Fantasy Waiver Wire: Week 8, Vol. III

Before we begin, let’s pay tribute to fellow fantasy dumpster-diver Jack Weiland, whose prescient endorsements of Scott Feldman and Eric Chavez have paid dividends for readers who followed his advice, while Yunel Escobar, who Jack wrote about a few weeks ago, has also been hot lately. (Matt Joyce is another one of Jack’s quality recommendations, despite missing time this week with a hamstring injury.) Meanwhile, Jeff Locke is ignoring my naysaying as he turned in another solid outing for the Pirates, while Jake Odorizzi stood his ground against the Blue Jays on Monday.

If you want to read about those guys, I won’t stop you from adding another couple of page views to THT’s metrics. But since you’re here now, why don’t we examine a few more waiver candidates.

Rick Porcello | Detroit Tigers | SP | 10 percent Yahoo ownership; 15.4 percent ESPN; 40 percent CBS
YTD: 38 IP / 4.38 FIP / 6.39 K/9 / 1.89 BB/9
ZiPS updated: 163 IP / 4.14 FIP / 5.75 K/9 / 2.15 BB/9

Note: Deadlines being what they are, I’m writing this article before Porcello’s Thursday night start against the Twins, so both the stats listed, and, perhaps, my thoughts on this guy could be in dire need of updating by the time you read this. If he threw a no-hitter last night, I’m a genius. If he got torched, I’m an idiot. So this disclaimer is a way of hedging my bets so I can save face in the morning, ya dig?

After resisting the, um, urge to write about Ubaldo Jimenez over the past couple of weeks—I think he still sucks, and I suspect most of you guys do, too—I figured I’d instead pull the trigger on another typically frustrating fantasy starter. Porcello, who had a wonderful spring (.75 WHIP, 21-to-0 K/BB ratio and a rejoinder about why March stats don’t matter), has really turned it on of late, going 2-0 with a 3.24 ERA, 8.64 K/9 and just five walks over his last 25 innings (four starts).

Not that you’ve forgotten, but while Comerica Park plays favorably to pitchers, a tag team of Miguel Cabrera and Prince Fielder rarely leaves the Tigers wanting for offense and the team’s bullpen led the American League in both FIP and WAR entering Wednesday’s action. Put those factors together, and you have the baseline for a successful waiver wire addition—provided, of course, that the man in question does his part.

Problem requirements> List every Major League Baseball team named in the fantasy waiver wire article above.

Records from a dataset>
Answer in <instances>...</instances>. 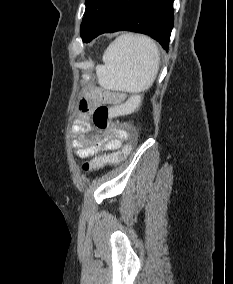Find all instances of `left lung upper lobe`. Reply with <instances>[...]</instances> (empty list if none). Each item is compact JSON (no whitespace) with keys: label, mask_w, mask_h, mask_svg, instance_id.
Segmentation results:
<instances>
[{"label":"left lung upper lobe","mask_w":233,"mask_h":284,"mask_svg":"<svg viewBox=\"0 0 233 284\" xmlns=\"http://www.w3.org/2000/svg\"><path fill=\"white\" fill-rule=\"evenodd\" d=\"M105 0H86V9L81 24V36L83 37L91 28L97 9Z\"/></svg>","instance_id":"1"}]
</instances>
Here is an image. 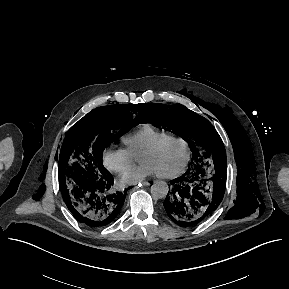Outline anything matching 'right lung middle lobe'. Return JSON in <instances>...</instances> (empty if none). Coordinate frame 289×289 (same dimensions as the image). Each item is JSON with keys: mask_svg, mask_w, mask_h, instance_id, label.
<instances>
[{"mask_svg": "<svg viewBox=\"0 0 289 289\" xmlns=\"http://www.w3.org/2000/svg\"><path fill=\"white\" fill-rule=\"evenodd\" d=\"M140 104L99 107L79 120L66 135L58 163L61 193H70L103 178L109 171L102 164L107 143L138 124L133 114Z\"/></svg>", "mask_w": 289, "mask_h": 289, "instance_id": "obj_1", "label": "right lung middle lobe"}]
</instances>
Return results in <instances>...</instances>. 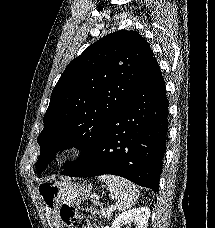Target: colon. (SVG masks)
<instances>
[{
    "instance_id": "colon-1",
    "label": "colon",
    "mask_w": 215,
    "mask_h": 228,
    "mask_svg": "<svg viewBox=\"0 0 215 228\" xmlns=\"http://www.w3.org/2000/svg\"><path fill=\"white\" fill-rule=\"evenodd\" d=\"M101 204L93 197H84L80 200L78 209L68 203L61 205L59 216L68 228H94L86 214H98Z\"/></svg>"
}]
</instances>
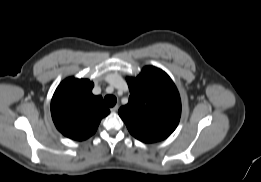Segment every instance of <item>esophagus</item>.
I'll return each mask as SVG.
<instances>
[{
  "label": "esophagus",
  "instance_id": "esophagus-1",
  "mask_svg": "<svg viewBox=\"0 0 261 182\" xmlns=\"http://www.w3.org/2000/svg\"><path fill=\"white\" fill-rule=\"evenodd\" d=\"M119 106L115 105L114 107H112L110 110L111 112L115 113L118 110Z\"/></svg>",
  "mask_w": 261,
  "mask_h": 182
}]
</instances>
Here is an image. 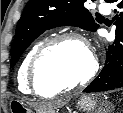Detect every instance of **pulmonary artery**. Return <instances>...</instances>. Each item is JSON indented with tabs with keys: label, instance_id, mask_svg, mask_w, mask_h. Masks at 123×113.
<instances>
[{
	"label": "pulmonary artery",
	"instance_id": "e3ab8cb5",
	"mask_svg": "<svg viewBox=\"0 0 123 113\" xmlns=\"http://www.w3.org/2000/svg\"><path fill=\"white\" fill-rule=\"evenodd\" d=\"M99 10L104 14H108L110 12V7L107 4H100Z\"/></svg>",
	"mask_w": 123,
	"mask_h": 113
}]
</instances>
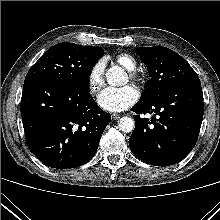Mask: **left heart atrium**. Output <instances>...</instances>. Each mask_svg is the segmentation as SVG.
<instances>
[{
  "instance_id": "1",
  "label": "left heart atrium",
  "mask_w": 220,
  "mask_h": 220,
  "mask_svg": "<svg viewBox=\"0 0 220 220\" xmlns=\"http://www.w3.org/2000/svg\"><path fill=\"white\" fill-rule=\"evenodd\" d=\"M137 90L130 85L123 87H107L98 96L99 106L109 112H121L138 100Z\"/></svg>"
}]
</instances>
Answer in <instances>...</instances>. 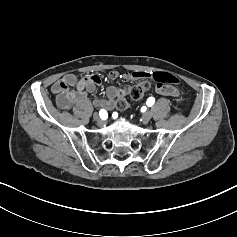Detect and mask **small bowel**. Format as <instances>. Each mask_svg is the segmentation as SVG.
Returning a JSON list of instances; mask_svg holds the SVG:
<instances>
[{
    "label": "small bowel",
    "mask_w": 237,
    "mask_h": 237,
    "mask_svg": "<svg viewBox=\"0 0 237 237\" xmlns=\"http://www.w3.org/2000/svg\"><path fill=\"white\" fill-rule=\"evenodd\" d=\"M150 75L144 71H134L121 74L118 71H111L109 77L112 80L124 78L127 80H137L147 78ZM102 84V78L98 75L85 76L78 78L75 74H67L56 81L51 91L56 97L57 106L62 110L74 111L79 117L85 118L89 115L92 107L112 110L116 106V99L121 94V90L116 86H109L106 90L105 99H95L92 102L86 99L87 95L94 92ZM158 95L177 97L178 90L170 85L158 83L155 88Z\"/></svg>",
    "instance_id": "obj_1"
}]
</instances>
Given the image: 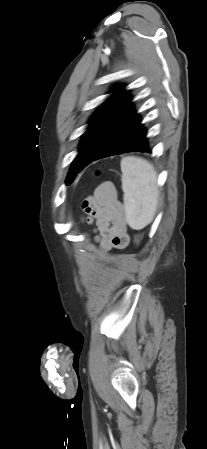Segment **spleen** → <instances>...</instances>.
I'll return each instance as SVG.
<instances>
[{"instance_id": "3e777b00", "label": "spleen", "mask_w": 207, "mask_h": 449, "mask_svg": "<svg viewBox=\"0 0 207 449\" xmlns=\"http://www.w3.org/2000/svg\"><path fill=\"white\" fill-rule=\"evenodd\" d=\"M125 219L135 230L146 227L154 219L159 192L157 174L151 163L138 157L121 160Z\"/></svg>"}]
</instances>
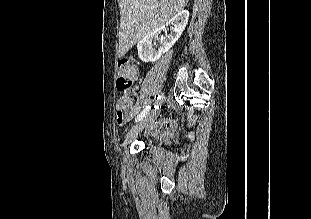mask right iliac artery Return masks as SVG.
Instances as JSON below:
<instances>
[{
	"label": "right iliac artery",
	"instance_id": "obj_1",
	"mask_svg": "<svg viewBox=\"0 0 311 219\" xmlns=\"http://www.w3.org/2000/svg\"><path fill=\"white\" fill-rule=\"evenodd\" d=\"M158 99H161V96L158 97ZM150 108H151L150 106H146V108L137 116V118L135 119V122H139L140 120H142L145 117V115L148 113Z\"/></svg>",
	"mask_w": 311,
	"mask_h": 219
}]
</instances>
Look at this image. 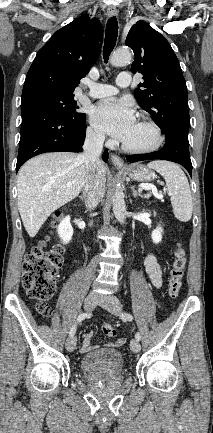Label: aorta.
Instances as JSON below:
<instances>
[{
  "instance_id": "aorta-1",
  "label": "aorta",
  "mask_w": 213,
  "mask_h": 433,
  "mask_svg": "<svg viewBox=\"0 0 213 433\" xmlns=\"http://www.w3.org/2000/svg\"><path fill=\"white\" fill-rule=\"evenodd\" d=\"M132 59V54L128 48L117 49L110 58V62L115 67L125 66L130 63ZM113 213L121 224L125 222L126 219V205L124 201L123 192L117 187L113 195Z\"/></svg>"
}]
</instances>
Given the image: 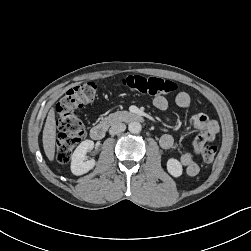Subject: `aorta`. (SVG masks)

Solution to the exercise> Pirates, Blue Jays, Detroit Tigers, Twins